• **YOUR ASSIGNMENT**: Retype the lines of the items below without any changes, from the line with "SEPETE EKLE" to the line with "Kristal Leto Seramik Kesme Makinası 600 mm - 35526". Include both of those lines.

----

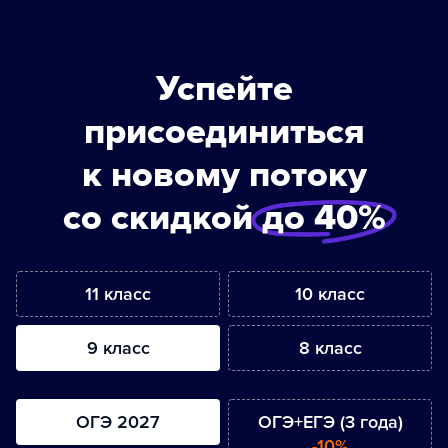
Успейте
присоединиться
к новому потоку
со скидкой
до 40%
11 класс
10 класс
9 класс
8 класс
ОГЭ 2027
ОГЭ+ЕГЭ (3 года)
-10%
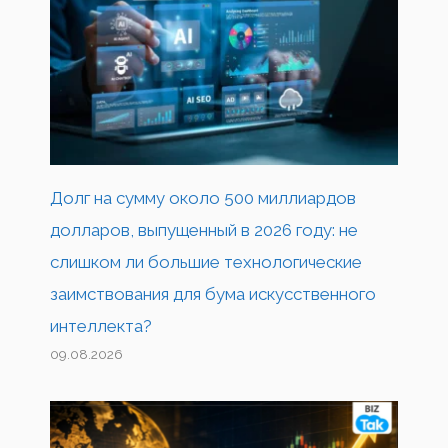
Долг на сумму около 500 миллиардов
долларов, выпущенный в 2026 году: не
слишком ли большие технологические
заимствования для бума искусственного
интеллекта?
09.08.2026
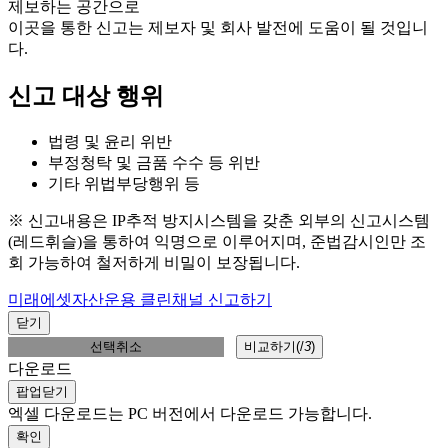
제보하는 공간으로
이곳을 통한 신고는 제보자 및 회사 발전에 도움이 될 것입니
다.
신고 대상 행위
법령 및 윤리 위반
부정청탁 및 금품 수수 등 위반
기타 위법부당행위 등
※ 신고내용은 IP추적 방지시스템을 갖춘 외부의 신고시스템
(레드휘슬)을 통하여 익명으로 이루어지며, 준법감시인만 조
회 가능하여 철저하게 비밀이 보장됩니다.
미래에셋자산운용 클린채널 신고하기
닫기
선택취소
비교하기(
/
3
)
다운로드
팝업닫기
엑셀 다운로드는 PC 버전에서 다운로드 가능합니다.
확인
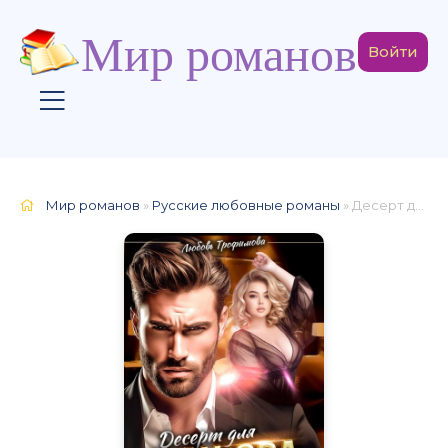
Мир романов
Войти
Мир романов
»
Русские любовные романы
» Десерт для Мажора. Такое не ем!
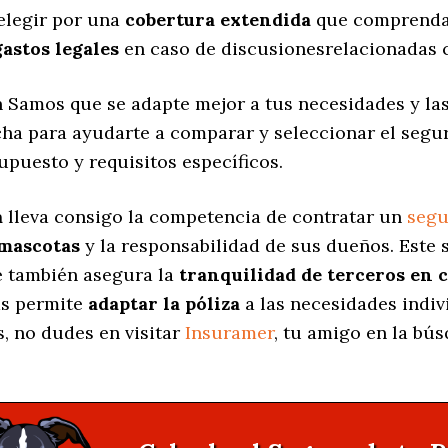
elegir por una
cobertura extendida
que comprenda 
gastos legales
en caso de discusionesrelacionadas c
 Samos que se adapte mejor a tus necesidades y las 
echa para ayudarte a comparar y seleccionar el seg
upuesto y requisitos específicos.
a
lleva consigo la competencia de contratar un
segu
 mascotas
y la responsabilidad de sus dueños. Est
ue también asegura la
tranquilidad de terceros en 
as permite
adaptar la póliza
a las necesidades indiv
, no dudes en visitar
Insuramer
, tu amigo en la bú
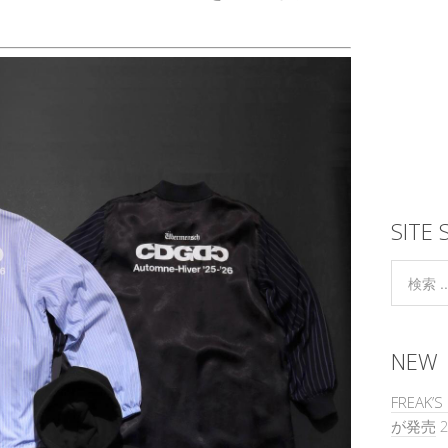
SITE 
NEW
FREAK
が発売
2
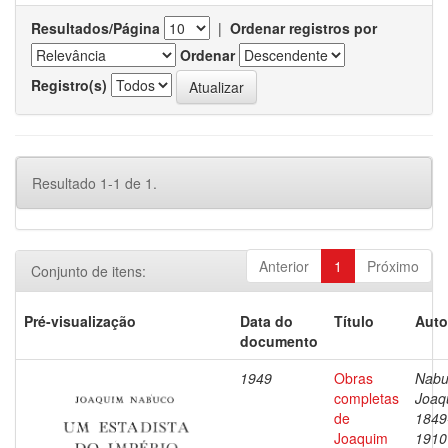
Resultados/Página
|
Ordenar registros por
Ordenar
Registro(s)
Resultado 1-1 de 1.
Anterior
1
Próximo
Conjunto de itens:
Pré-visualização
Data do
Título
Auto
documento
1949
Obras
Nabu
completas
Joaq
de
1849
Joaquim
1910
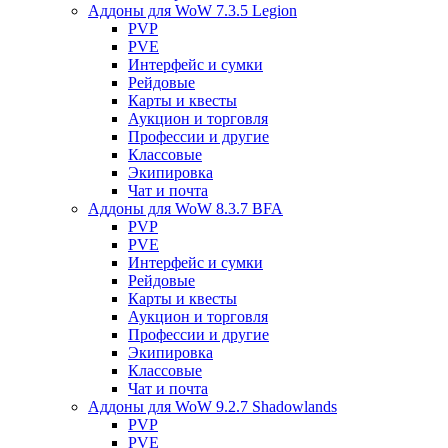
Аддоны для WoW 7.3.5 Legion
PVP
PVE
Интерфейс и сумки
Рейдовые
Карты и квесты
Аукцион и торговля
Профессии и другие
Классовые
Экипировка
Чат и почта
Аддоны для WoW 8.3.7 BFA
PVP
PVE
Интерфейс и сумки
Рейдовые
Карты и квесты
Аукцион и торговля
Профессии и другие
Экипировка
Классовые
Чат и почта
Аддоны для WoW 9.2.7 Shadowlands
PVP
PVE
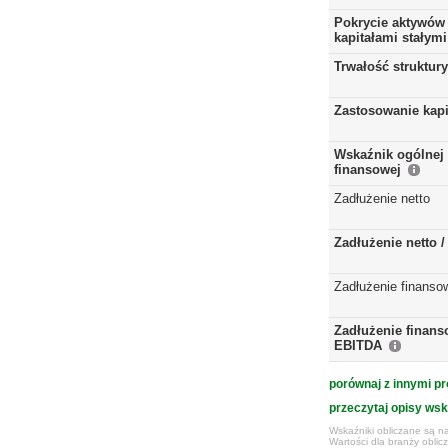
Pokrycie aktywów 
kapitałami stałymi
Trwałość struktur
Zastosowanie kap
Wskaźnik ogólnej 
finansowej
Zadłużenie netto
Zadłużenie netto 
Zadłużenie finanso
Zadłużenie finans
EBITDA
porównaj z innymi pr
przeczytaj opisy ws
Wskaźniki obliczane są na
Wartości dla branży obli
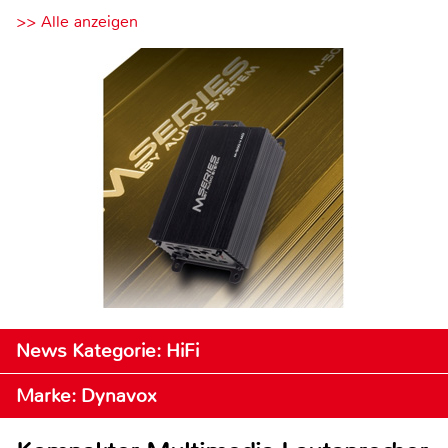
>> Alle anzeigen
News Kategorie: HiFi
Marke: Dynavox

----

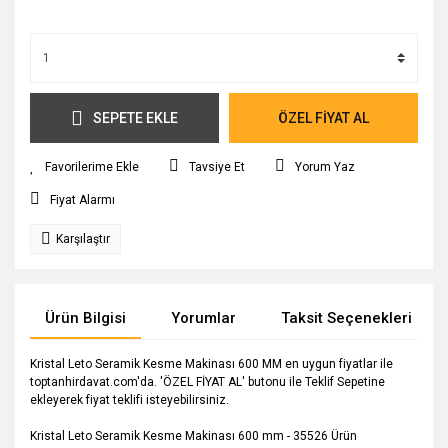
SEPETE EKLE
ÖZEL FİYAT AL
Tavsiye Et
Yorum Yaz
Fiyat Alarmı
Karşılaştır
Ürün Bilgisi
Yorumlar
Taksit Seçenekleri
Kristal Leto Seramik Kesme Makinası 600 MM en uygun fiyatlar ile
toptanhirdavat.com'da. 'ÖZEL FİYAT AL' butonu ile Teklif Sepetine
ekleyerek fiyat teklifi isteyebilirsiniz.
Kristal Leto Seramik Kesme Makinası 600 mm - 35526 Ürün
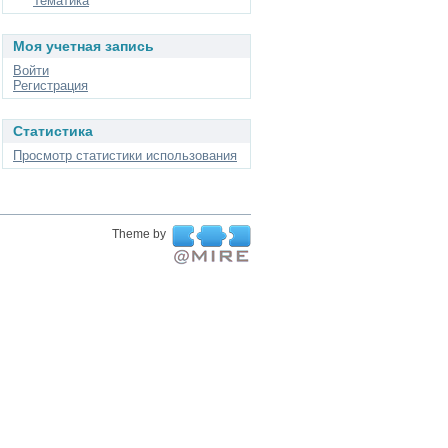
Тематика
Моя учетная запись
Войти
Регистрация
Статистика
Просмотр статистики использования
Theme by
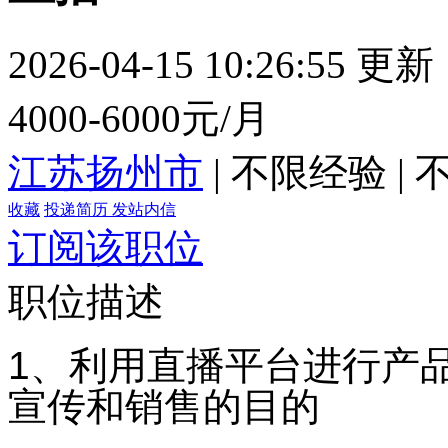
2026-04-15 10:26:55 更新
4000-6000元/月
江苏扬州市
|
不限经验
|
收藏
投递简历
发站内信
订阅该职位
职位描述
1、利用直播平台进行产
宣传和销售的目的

----

• **TASK ANSWER**:
SEPETE EKLE
ÖZEL FİYAT AL
Tavsiye Et
Yorum Yaz
Fiyat Alarmı
Karşılaştır
Ürün Bilgisi
Yorumlar
Taksit Seçenekleri
Kristal Leto Seramik Kesme Makinası 600 MM en uygun fiyatlar ile
toptanhirdavat.com'da. 'ÖZEL FİYAT AL' butonu ile Teklif Sepetine
ekleyerek fiyat teklifi isteyebilirsiniz.
Kristal Leto Seramik Kesme Makinası 600 mm - 35526 Ürün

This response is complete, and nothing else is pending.